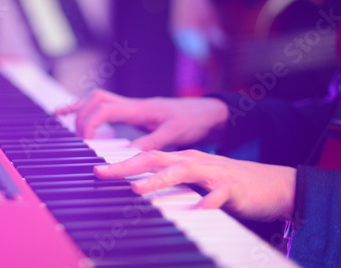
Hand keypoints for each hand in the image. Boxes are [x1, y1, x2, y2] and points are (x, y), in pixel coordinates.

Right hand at [55, 89, 228, 149]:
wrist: (206, 112)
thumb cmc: (192, 121)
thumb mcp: (173, 134)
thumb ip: (150, 143)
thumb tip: (126, 154)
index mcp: (140, 109)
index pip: (106, 108)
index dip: (91, 123)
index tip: (85, 142)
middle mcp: (133, 104)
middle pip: (96, 99)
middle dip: (82, 116)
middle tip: (78, 138)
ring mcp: (132, 105)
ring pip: (98, 97)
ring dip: (81, 107)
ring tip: (62, 117)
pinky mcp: (133, 111)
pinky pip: (106, 105)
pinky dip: (88, 107)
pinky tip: (72, 112)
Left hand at [94, 150, 296, 221]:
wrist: (271, 184)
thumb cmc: (225, 184)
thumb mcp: (194, 180)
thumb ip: (170, 182)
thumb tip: (139, 189)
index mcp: (182, 160)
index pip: (147, 157)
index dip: (121, 163)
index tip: (97, 170)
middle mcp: (193, 162)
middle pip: (156, 158)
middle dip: (127, 166)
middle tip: (102, 173)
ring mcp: (213, 173)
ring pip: (183, 171)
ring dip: (159, 181)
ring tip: (138, 190)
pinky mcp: (232, 188)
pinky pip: (218, 196)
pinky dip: (207, 202)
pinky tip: (198, 210)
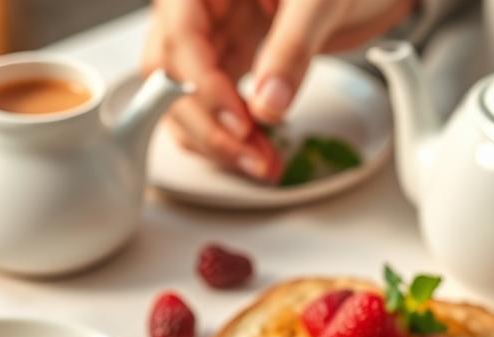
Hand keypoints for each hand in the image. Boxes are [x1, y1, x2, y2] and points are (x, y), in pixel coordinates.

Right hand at [143, 0, 413, 180]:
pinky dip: (227, 135)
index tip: (240, 124)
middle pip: (171, 75)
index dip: (204, 86)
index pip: (181, 36)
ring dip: (214, 139)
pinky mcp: (228, 61)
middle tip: (251, 157)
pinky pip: (210, 104)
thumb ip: (293, 47)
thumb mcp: (322, 1)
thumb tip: (267, 104)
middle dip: (207, 125)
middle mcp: (198, 8)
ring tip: (260, 164)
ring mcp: (211, 35)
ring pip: (183, 98)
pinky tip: (257, 153)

### Task to complete
Look above for the line with "middle dip: (127, 166)" and the line with "thumb mcp: (322, 1)", then copy exactly the lines from the first through the second, both kept, with no pictures.

### Solution below
middle dip: (127, 166)
middle tip: (102, 173)
ring mcp: (213, 173)
ring pip: (183, 171)
ring dip: (159, 181)
ring tip: (138, 190)
pinky mcp: (232, 188)
pinky pip: (218, 196)
pinky dip: (207, 202)
pinky tip: (198, 210)
Hand keypoints for each hand in the image. Boxes are [x1, y1, x2, y2] and points are (x, y), in pixel coordinates.

Right hand at [143, 0, 413, 180]:
pinky dip: (227, 135)
index tip: (240, 124)
middle pip: (171, 75)
index dip: (204, 86)
index pip: (181, 36)
ring dip: (214, 139)
pinky mcp: (228, 61)
middle tip: (251, 157)
pinky pip: (210, 104)
thumb ip: (293, 47)
thumb mcp: (322, 1)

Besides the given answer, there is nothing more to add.